Começou em surdina, nos corredores, mas tornou-se evidente para quase todos os socialistas: o pacote de leis sobre a transparência dos titulares de cargos públicos desencadeou uma guerra entre o presidente e líder parlamentar do PS, Carlos César, e a secretária-geral adjunta e vice-presidente da bancada, Ana Catarina Mendes.
Como notam várias fontes parlamentares, o braço-de-ferro entre duas das figuras de topo da cúpula de António Costa ficou bem patente esta semana quando Ana Catarina Mendes deu uma entrevista ao Público e à Rádio Renascença (publicada na segunda-feira) em que manifestou a sua opinião contra a proposta do Bloco de Esquerda – que o PS também propõe, embora noutros moldes – para que seja criada uma entidade para vigiar os rendimentos, património e participações sociais dos políticos. “[Impor] polícias aos políticos é um mau princípio. Porque parte do princípio da suspeita sobre cada um dos políticos. E eu considero que as pessoas me devem escrutinar, mas não me considero sob suspeita”, afirmou.
Frisando que os socialistas dedicaram umas jornadas ao tema da transparência e que prefere esperar para ver como a discussão vai decorrer no Parlamento, a deputada limitou-se a acrescentar que “auto-flagelos só diminuem a força dos partidos”.
Dois dias depois, na quarta-feira, o também vice-presidente do grupo parlamentar e coordenador “rosa” na Comissão Eventual para o Reforço da Transparência no Exercício de Funções Públicas Pedro Delgado Alves insistiu na intenção de criar o dito organismo administrativo de fiscalização, apesar da oposição da número dois do partido e também de deputados como Ascenso Simões, Isabel Moreira ou Sérgio Sousa Pinto.
“O Pedro Delgado Alves tem a hegemonia dos trabalho na comissão [da transparência], mas aquilo foi obra do César”, critica, em declarações à VISÃO, um deputado, preocupado com a possibilidade de o líder parlamentar e o braço direito de Costa no Largo do Rato poderem vir a extremar posições. Isto porque, para esse parlamentar, o PS não pode embarcar numa lógica de confronto entre “populistas” anti-partidos e “defensores da opacidade”. Por isso, questiona: “Qual é o interesse, em véspera de Congresso, desta guerra sem quartel?”
Outro deputado, também sob anonimato, confidencia que no grupo parlamentar o assunto tem sido incontornável. E até antecipa que Ana Catarina Mendes possa vir a levar os textos finais do pacote da transparência – que não se aplicará apenas a políticos, mas, entre outros, também a juízes e magistrados do Ministério Público – a votação interna da bancada.

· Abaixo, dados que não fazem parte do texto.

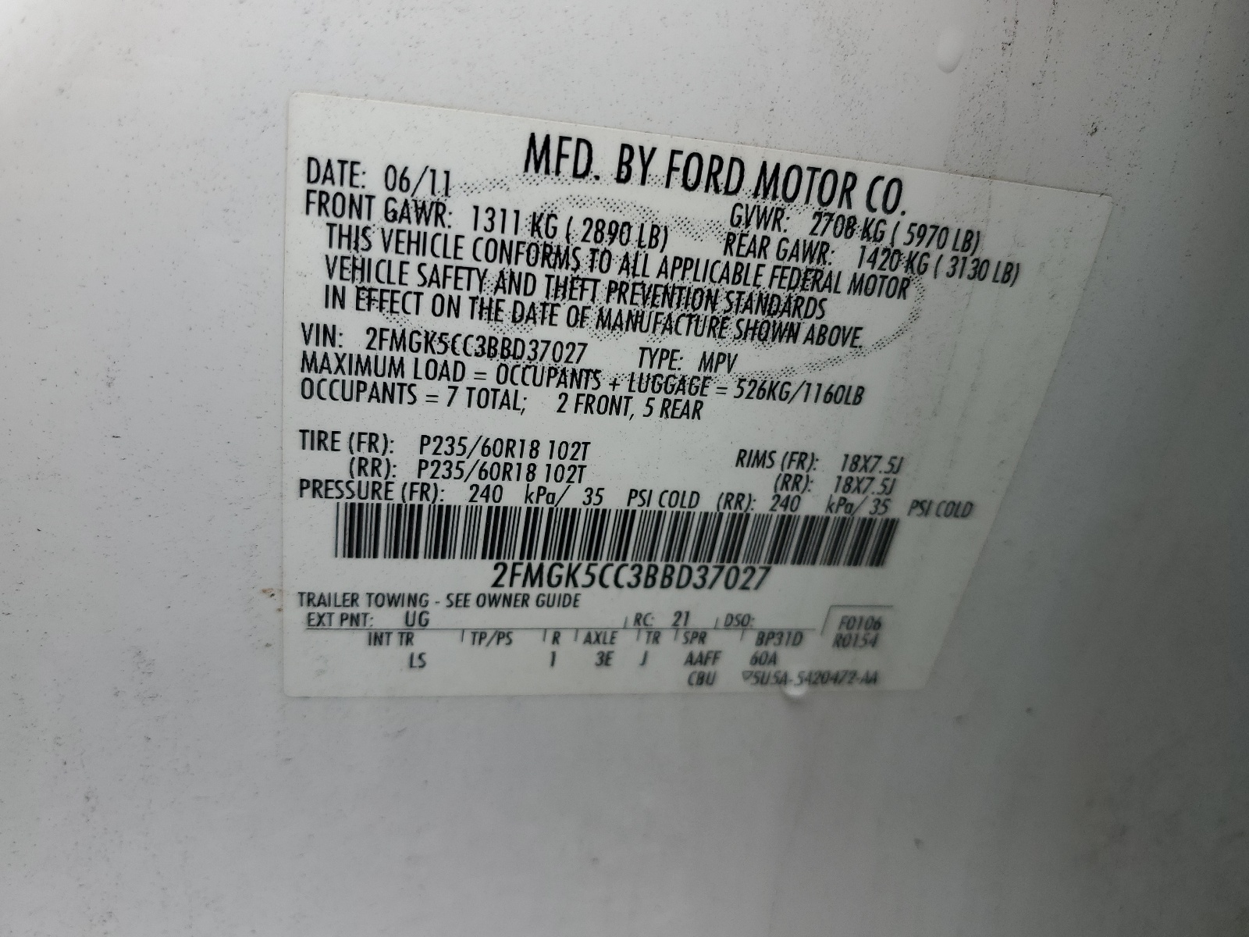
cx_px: 624
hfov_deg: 67.3
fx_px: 938
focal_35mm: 26
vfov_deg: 53.1
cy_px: 468
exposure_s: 1/1000
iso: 50
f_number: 1.5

O mesmo interlocutor não poupa, no entanto, um terceiro elemento: Pedro Nuno Santos. Isto porque, na sua opinião, existe igualmente uma guerra silenciosa entre o secretário de Estado dos Assuntos Parlamentares e a deputada. “Tudo a pensar no futuro”, resume, ironicamente, referindo-se à liderança no pós-Costa.
Ainda assim, nas hostes socialistas, há quem vislumbre um segundo motivo para que a fricção entre Carlos César e Ana Catarina Mendes tenha vindo a agudizar-se: a mulher que manda no aparelho (na ausência de Costa) substituiu o filho do líder parlamentar, Francisco César, na presidência da Comissão Organizadora do Congresso – que decorrerá entre 25 e 27 de maio, em Matosinhos – pelo ex-secretário de Estado da Indústria, João Vasconcelos. “O César não perdoa a Ana Catarina”, ouviu a VISÃO.
E mais: a um ano das eleições europeias, a temperatura promete aumentar, uma vez que tanto Carlos César como Ana Catarina Mendes têm sido apontados como possíveis cabeças-de-lista do PS – Francisco Assis deverá deixar Bruxelas – e têm marcado terreno conforme podem.
Até à hora de publicação deste artigo, Ana Catarina Mendes e Carlos César não acederam à tentativa de contacto da VISÃO.